Sampling algorithm (Euler + CTMC-thinning)
input : trained network f_θ , step Δt (e.g. 1e-4)
output: protein sample 𝒯 ∼ p_data
# 0. initialise at pure noise
t ← 0
for d = 1 … D:
x^d ← 𝒩(0, I) # translation noise
r^d ← Uniform_SO(3) # rotation noise
a^d ← M # fully masked sequence
# 1. forward simulation
while t < 1:
# 1.1 network predictions
{x̂_1^d, r̂_1^d, π̂^d} ← f_θ({x^d, r^d, a^d}, t)
# 1.2 continuous Euler step
x^d ← x^d + (x̂_1^d − x^d)/(1 − t) * Δt
r^d ← Exp_{r^d}( (log_{r^d}(r̂_1^d))/(1 − t) * Δt )
# 1.3 sequence CTMC step (per residue)
if a^d == M:
λ ← 1 / (1 − t) # total rate
stay_prob ← max(0, 1 − λ * Δt) # Poisson thinning
if Uniform(0,1) > stay_prob: # jump occurs
a^d ← Cat(π̂^d) # choose new residue
t ← t + Δt
return {x^d, r^d, a^d}_{d=1}^D
Notes
- 1.3 uses the minimal-jump rule. To introduce extra randomness, add an $\eta$-scaled detailed-balance matrix before the thinning step.
- $\Delta t$ can be made adaptive (e.g., $\Delta t \propto 1 - t$) to cope with the diverging rate near $t = 1$.
- You may stop at $t = 0.999$ and set any remaining $M$ tokens to $\arg\max \hat{\pi}$.
Experiments
Training
Training data consisted of length 60-384 proteins from the Protein Data Bank (PDB) (Berman et al., 2000) that were curated in Yim et al. (2023b) for a total of 18684 proteins.
Distillation
Our analysis revealed the original PDB sequences achieved worse designability than PMPNN. We sought to improve performance by distilling knowledge from other models.
- we first replaced the original sequence of each structure in the training dataset with the lowest scRMSD sequence out of 8 generated by PMPNN conditioned on the structure.
- we generated synthetic structures of random lengths between 60-384 using an initial Multiflow model and added those that passed PMPNN 8 designability into the training dataset with the lowest scRMSD PMPNN sequence.
Metrics
-
Designability.
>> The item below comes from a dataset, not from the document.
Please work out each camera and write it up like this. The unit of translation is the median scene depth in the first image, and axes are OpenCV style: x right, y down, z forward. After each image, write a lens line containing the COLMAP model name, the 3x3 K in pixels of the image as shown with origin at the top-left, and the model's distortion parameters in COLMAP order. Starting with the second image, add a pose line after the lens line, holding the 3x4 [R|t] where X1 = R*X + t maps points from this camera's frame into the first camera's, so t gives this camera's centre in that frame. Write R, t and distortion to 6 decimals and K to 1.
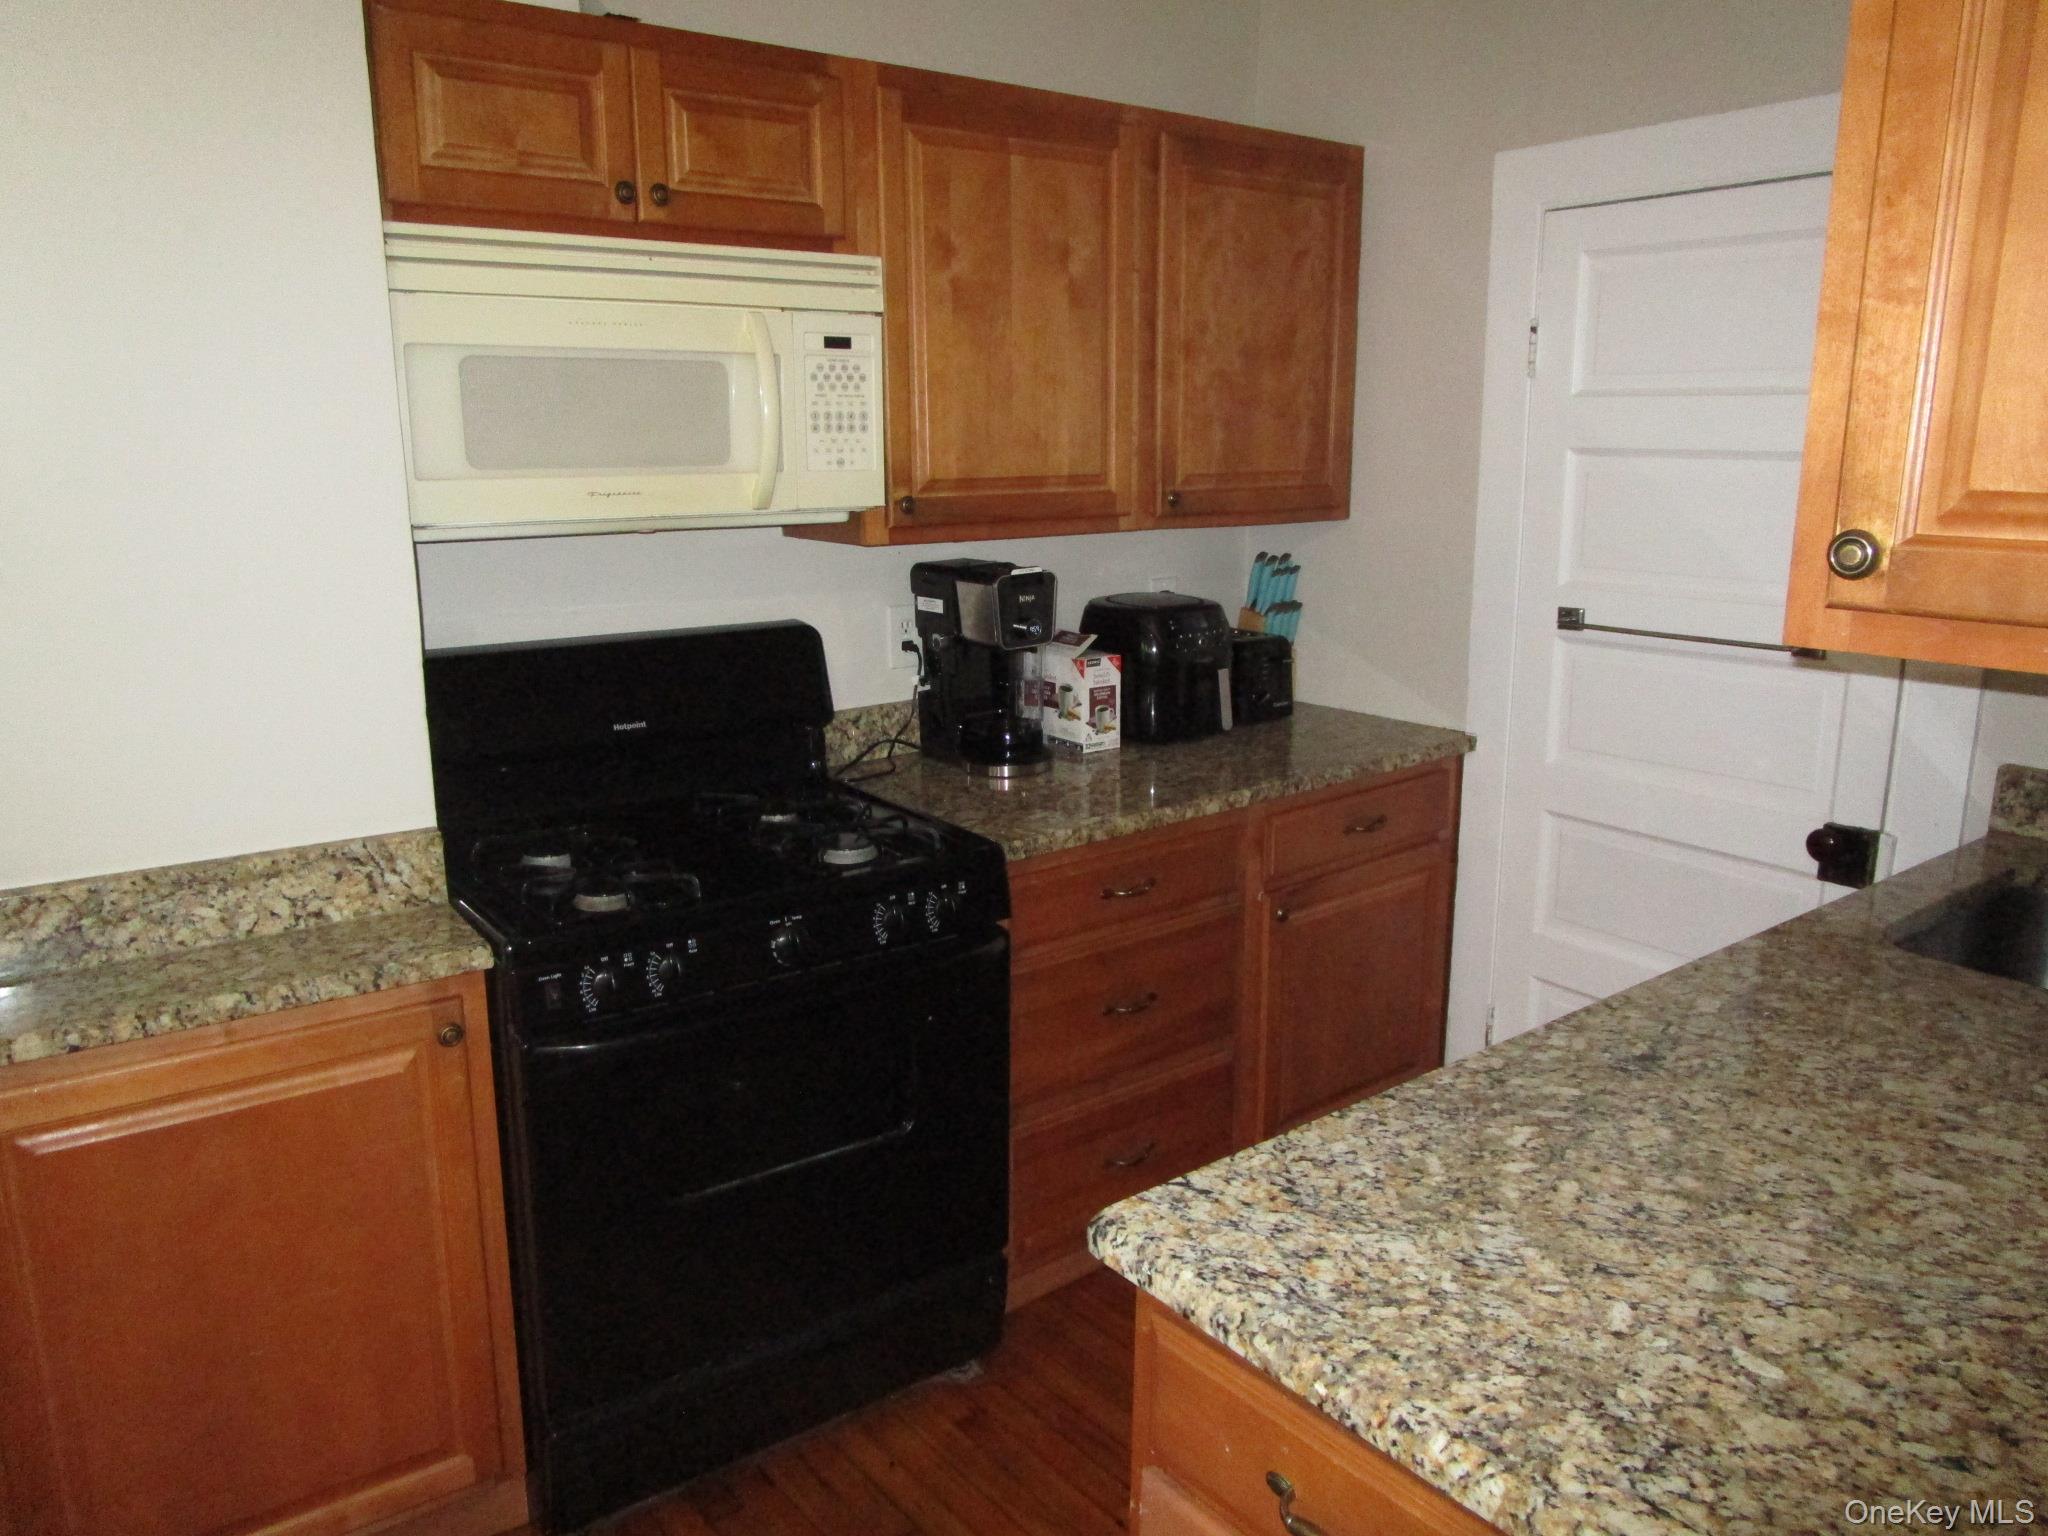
lens RADIAL K [[1468.2, 0, 1014.5], [0, 1468.2, 751.4], [0, 0, 1]] dist [-0.013710, 0.002876]
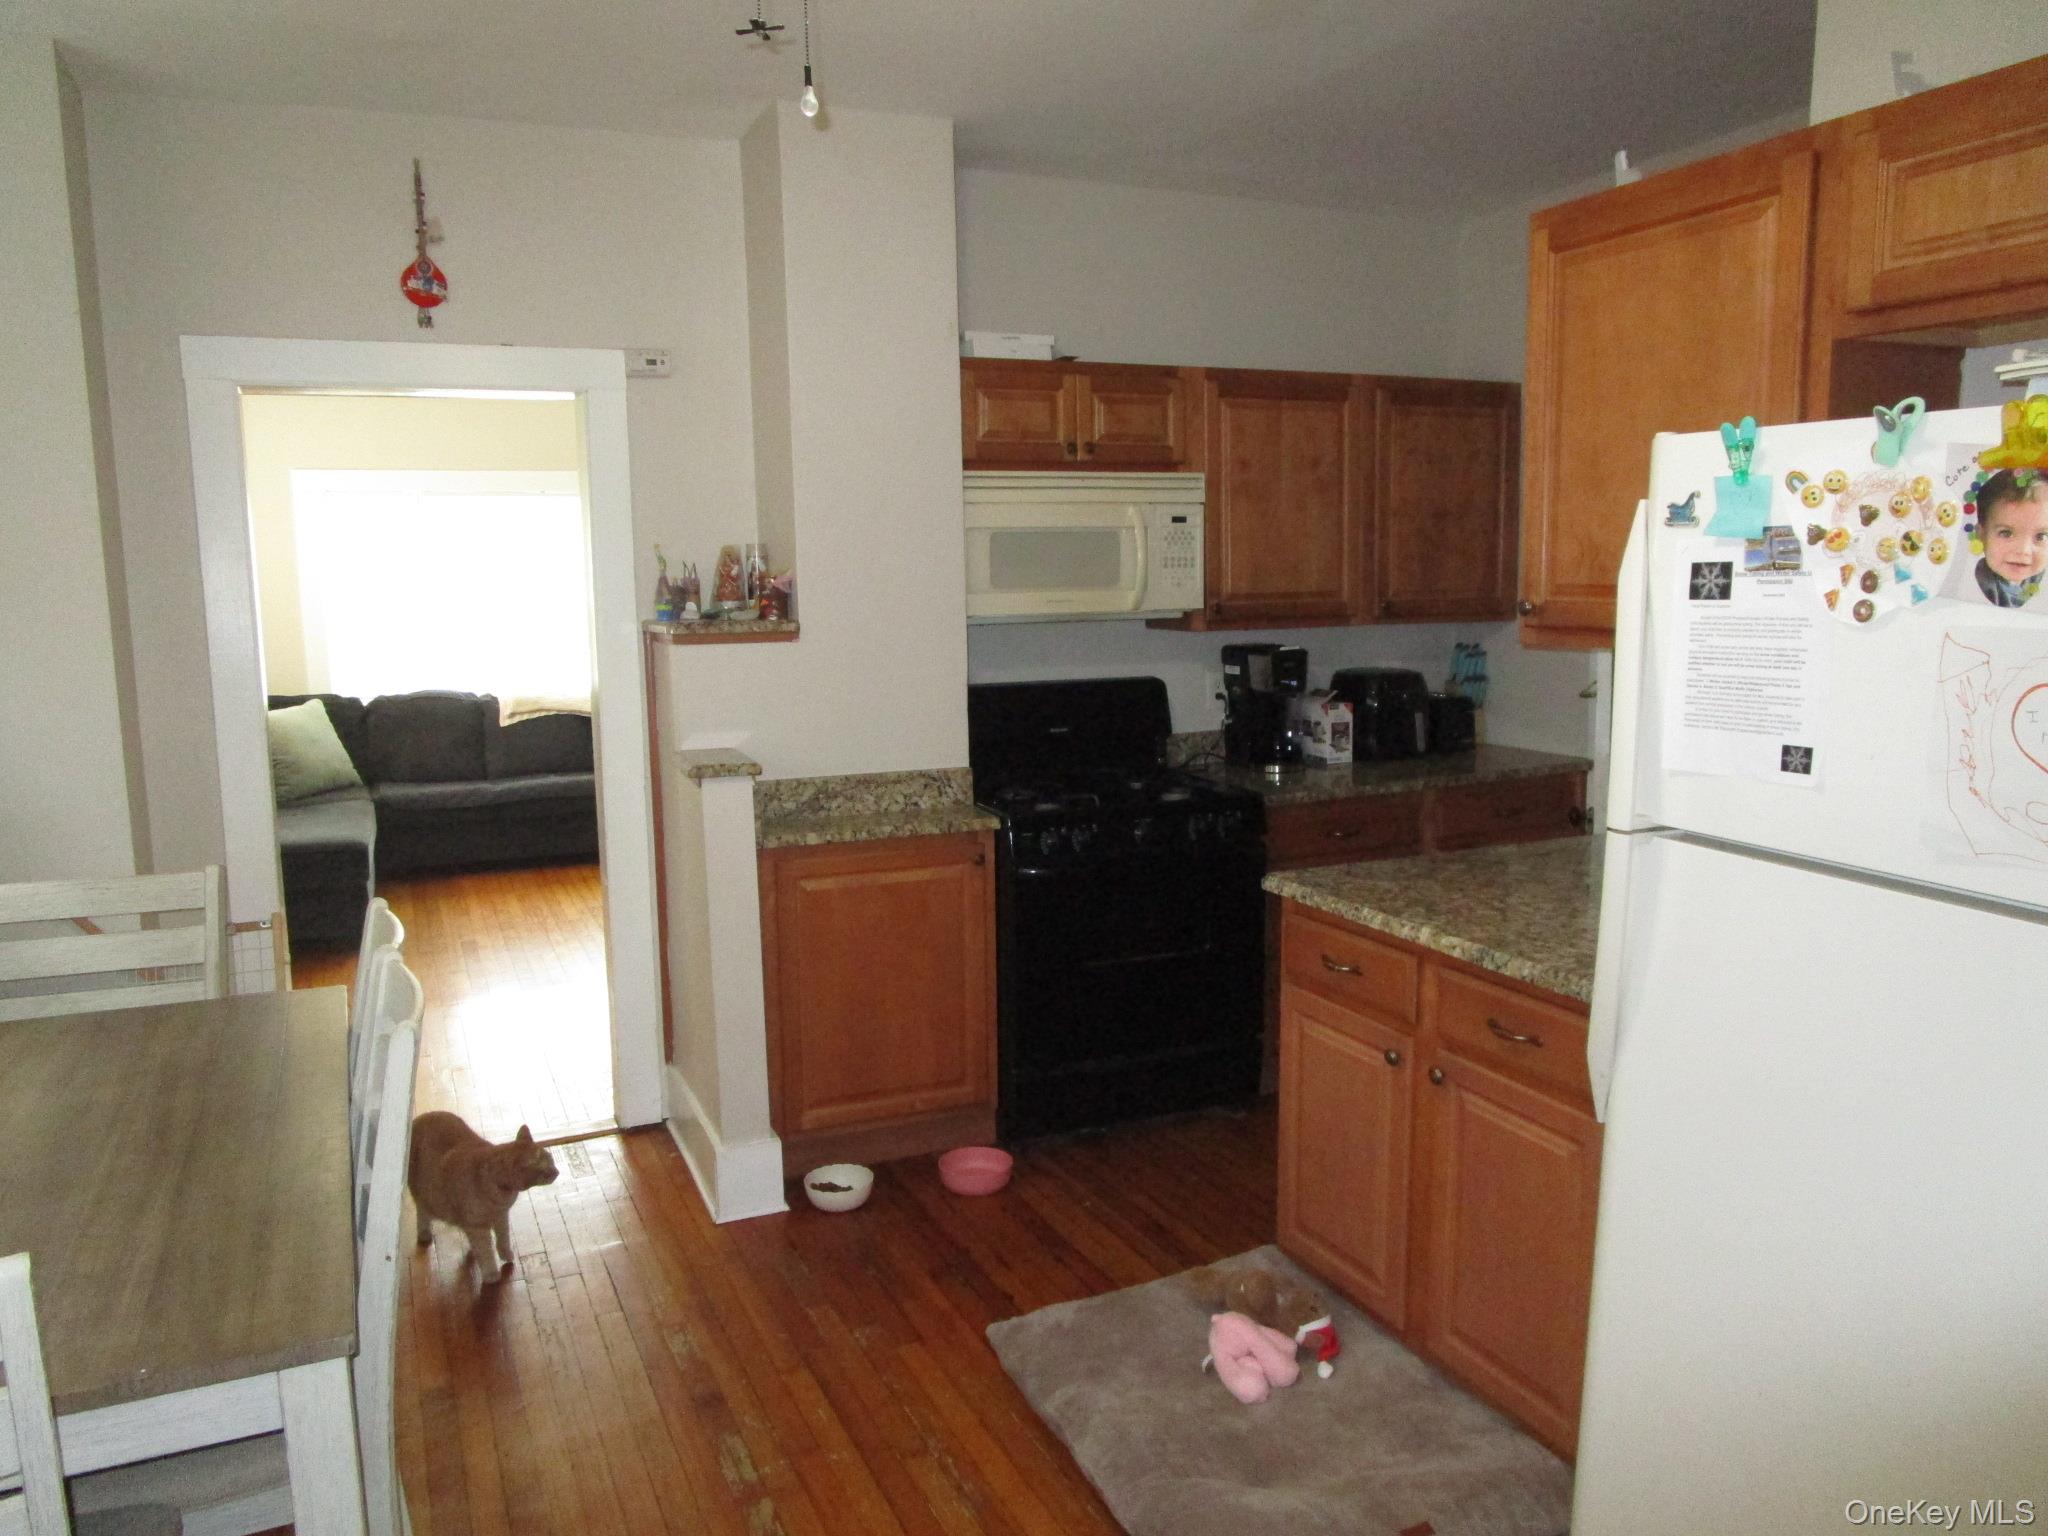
lens RADIAL K [[1468.2, 0, 1019.3], [0, 1468.2, 772.0], [0, 0, 1]] dist [-0.013710, 0.002876]
pose [[0.972417, 0.019367, -0.232446, 0.112418], [-0.036540, 0.996891, -0.069801, 0.163254], [0.230371, 0.076370, 0.970101, -0.765385]]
The generated structure is called designable if scRMSD <2˚ A. Designability is the percentage of designable samples.
-
Diversity. We use FoldSeek to report diversity as the number of unique clusters across designable samples.
-
Novelty. Novelty is the average TM-score of each designable sample to its most similar protein in PDB.